2025-09-25 パシフィック・ノースウェスト国立研究所(PNNL)
Ice often traps air bubbles when it freezes. New research at the atomic nanoscale shows why. Ice is surprisingly flexible and adaptable to trapped air bubbles, which don’t cause strain that might cause cracks in the crystal structure.
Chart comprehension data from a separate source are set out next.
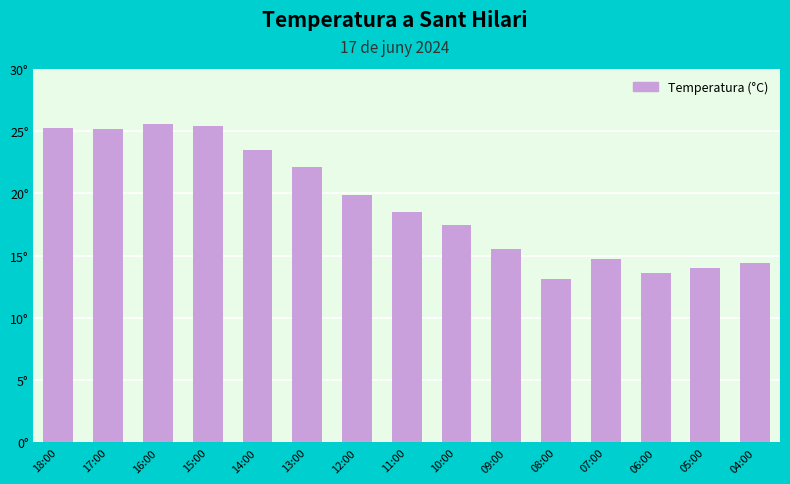

Are the bars horizontal?

No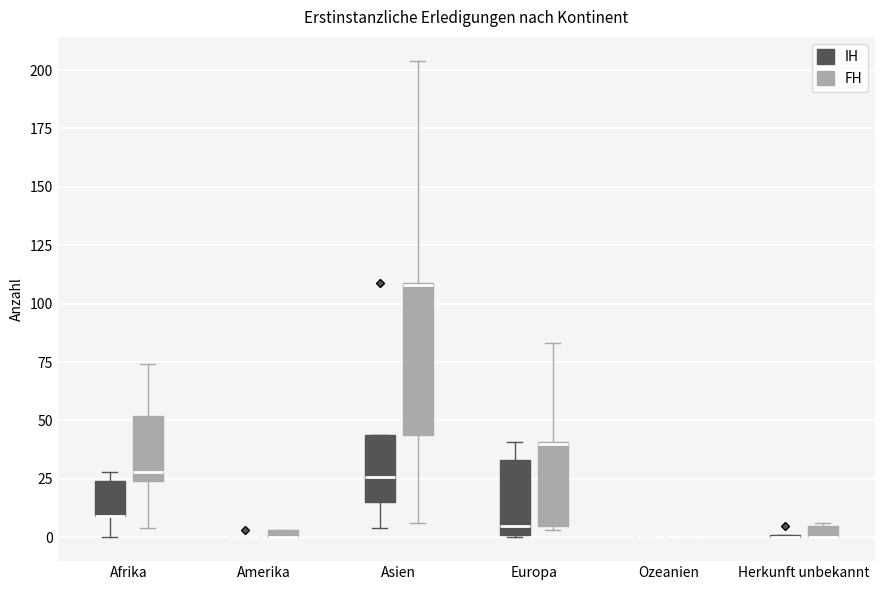

Comparing the boxes themselves (not the whiskers), which one is the tallest?

Asien (FH)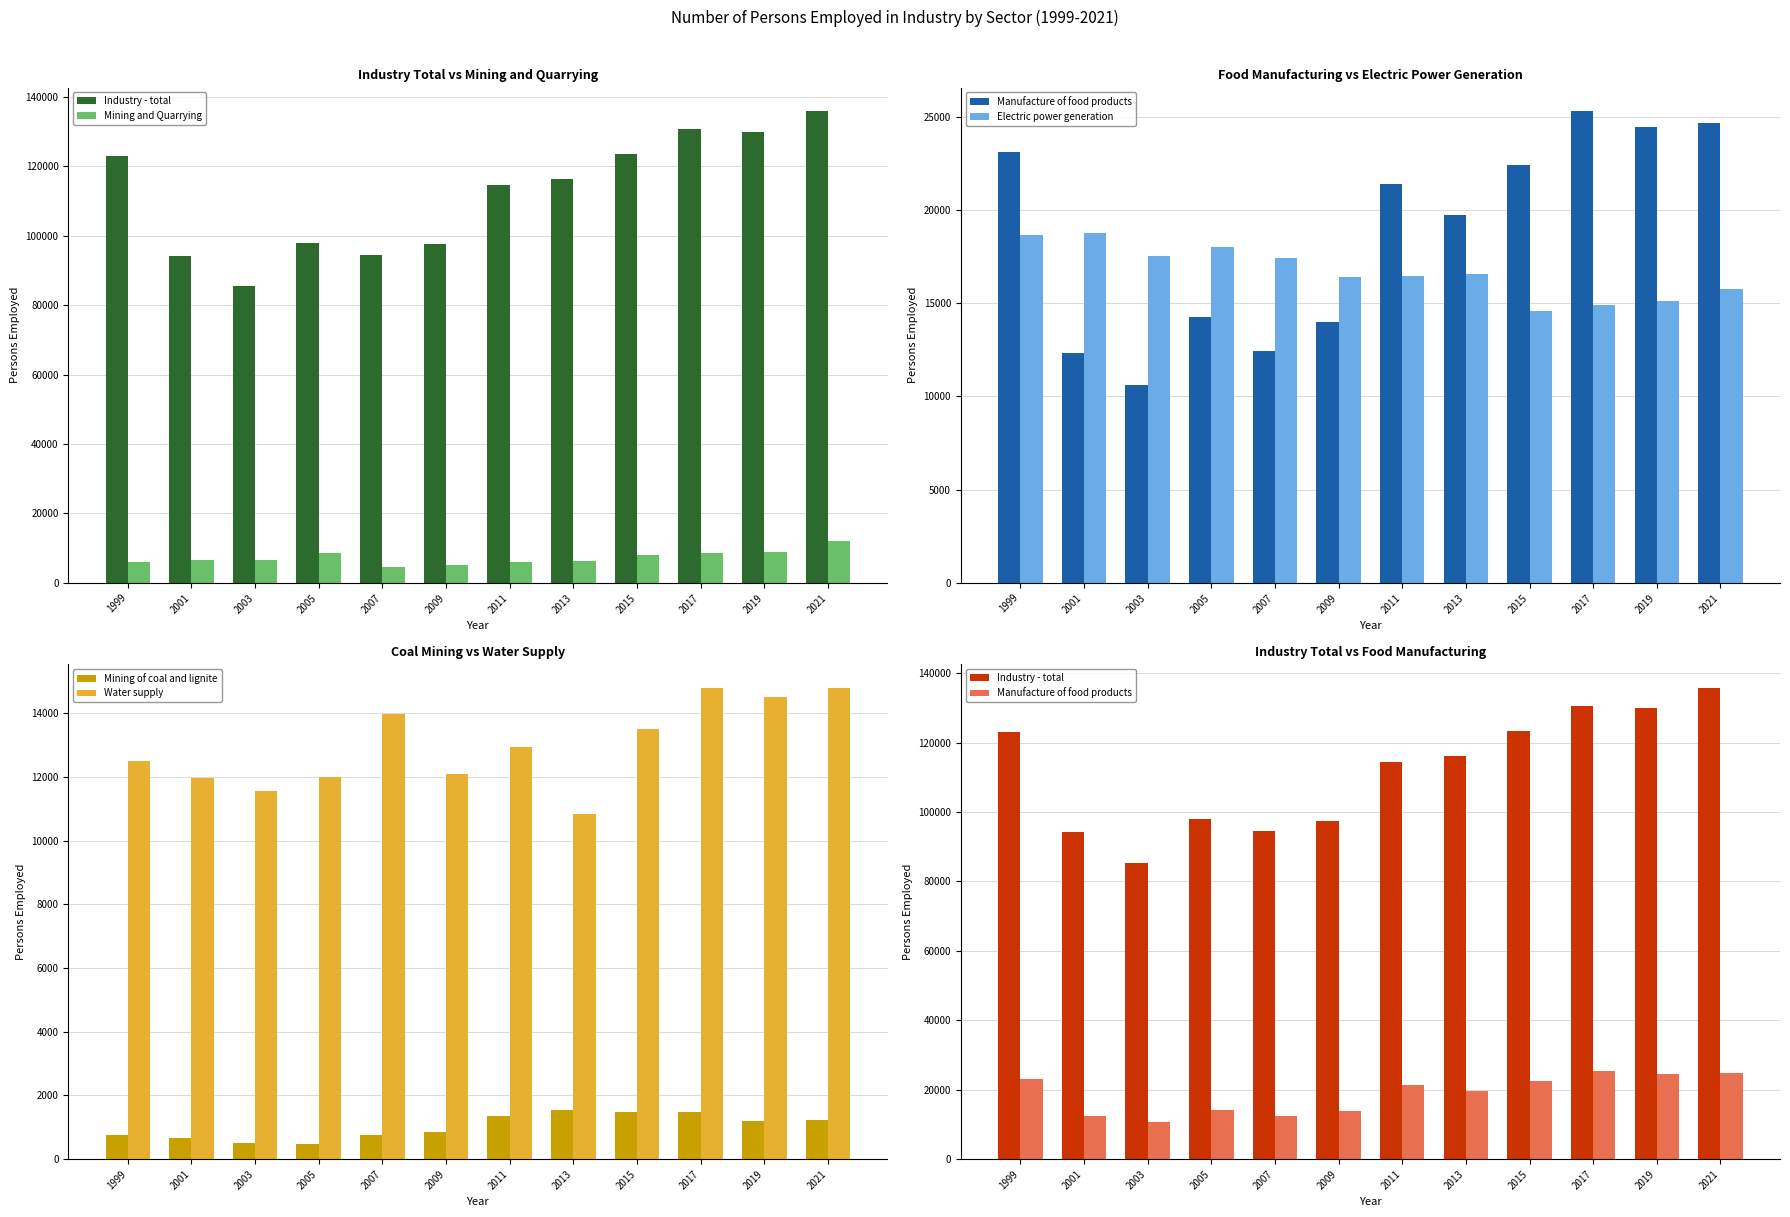

Which series has the largest total across all categories?

Industry - total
(Photo by ArTDi101 | Shutterstock.com)
<関連情報>
- https://www.pnnl.gov/news-media/chilling-discovery-surprising-flexibility-ice
- https://www.nature.com/articles/s41467-025-62451-0
極低温液体セルTEMによる液体水から結晶化した氷の分子分解能画像化 Molecular-resolution imaging of ice crystallized from liquid water by cryogenic liquid-cell TEM
Jingshan S. Du,Suvo Banik,Henry Chan,Birk Fritsch,Ying Xia,Ajay S. Karakoti,Andreas Hutzler,Subramanian K. R. S. Sankaranarayanan & James J. De Yoreo
Nature Communications Published:25 September 2025
DOI:https://doi.org/10.1038/s41467-025-62451-0
Abstract
Despite the ubiquity of ice, a molecular-resolution image of nanoscopic defects or microstructures in ice crystallized from liquid water has never been obtained. This is mainly due to the difficulties in preparing and preserving crystalline ice samples that can survive under high-resolution imaging conditions. Here, we report the stabilization and Å-resolution electron imaging of ice Ih crystallized from liquid water by developing cryogenic liquid-cell transmission electron microscopy (CRYOLIC-TEM). We combine lattice mapping with molecular dynamics simulations to reveal that ice formation is highly tolerant to nanoscale defects such as misoriented subdomains and trapped gas bubbles, which are stabilized by molecular-scale structural motifs. Importantly, bubble surfaces adopt low-energy nanofacets and create negligible strain fields in the surrounding crystal. These bubbles can dynamically nucleate, grow, migrate, dissolve, and coalesce under electron irradiation and be monitored in situ near a steady state. This work improves our understanding of water crystallization behaviors at a molecular spatial resolution.